İÇ HUKUKTA YARGILAMALAR YAPILMIŞTIR

Divan-ı Harb-i Örfi adıyla kurulan askeri nitelikteki mahkemeler, tehcir sırasında ihmali olanların yargılanmasını öngörmüştür. İttihat ve Terakki’nin etkinliğinin tam kırılmadığı dönemde, Padişah Vahdettin ve Hükümetler, suçu İttihat ve Terakki’ye yıkarak hem ortamı yumuşatmak hem de İttihat ve Terakki etkinliğini kırmak amacıyla buna sıcak bakmıştır. Boğazlıyan Kaymakamı Kemal Bey, tehcir esnasında ölümlere sebebiyet verdiği gerekçesiyle Yozgat İstinaf Mahkemesi’nde yargılanmış ve suçsuz bulunmuştur. Buna rağmen tekrar yargılanarak Uluç Gürkan’a göre bir hukuk skandalına neden olunmuştur. Hatta, adil bir yargılama olacağını belirten Hâkim Hayret Paşa, idam isteyen başta Sadrazam Damat Ferit Paşa’nın baskılarına dayanamayarak görevi bırakmak zorunda kalmış, yerine gelen (Nemrut) Mustafa Paşa, üstüne düşeni yapıp, idam kararını vermiştir.

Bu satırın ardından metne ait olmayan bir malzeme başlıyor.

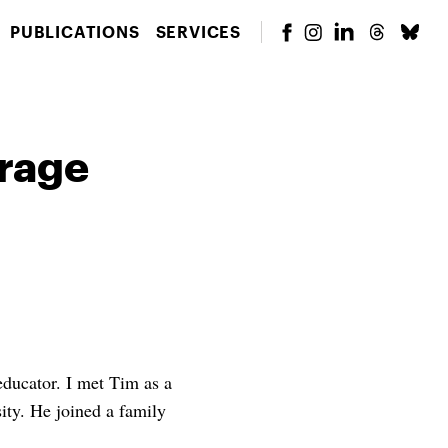
PUBLICATIONS
SERVICES
urage
educator. I met Tim as a
ity. He joined a family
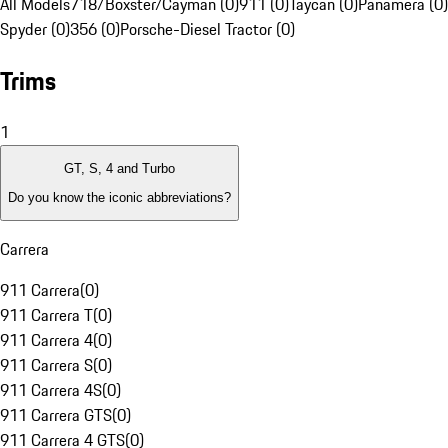
All Models
718/Boxster/Cayman (0)
911 (0)
Taycan (0)
Panamera (0)
Spyder (0)
356 (0)
Porsche-Diesel Tractor (0)
Trims
1
GT, S, 4 and Turbo
Do you know the iconic abbreviations?
Carrera
911 Carrera
(
0
)
911 Carrera T
(
0
)
911 Carrera 4
(
0
)
911 Carrera S
(
0
)
911 Carrera 4S
(
0
)
911 Carrera GTS
(
0
)
911 Carrera 4 GTS
(
0
)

İstanbul’daki mahkeme Enver, Talat ve Cemal için (Mustafa Kemal için de ilerleyen zamanda idam isteyen mahkeme) de idam kararı vermiştir. Bu mahkeme haricinde, genellikle göz ardı edilen olay, 1915-1916 yıllarında İttihat ve Terakki dönemi yargılamalarıdır. 28 Eylül 1915 tarihli İçişleri Bakanı Talât Paşa’nın tezkeresi ile Hükümet, soruşturma komisyonları kurma kararı almıştır. Kararda, sevk ve iskânda yasa dışı yollara sapanların Divan-ı Harb’e verileceği belirtilmiştir. Çok sayıda sancak tespit edilerek, üç heyetin yollanması da kararda yer almıştır. Tehcir bölgelerindeki araştırmalar, soruşturma komisyonlarının verdiği raporlar üzerine 1673 kişi tutuklu yargılanmıştır. Bunlardan 528’i güvenlik, 170’i kamu görevlisiyken, 975’i halktandır. 1916 yılına kadar Divan-ı Harblerde yargılananlara ilişkin verilen kararlar şöyledir: 67 ölüm, 524 hapis, 68 kürek, para, kale hapsi, pranga ve sürgün, 227 beraat ve yargılama reddi cezalarıdır.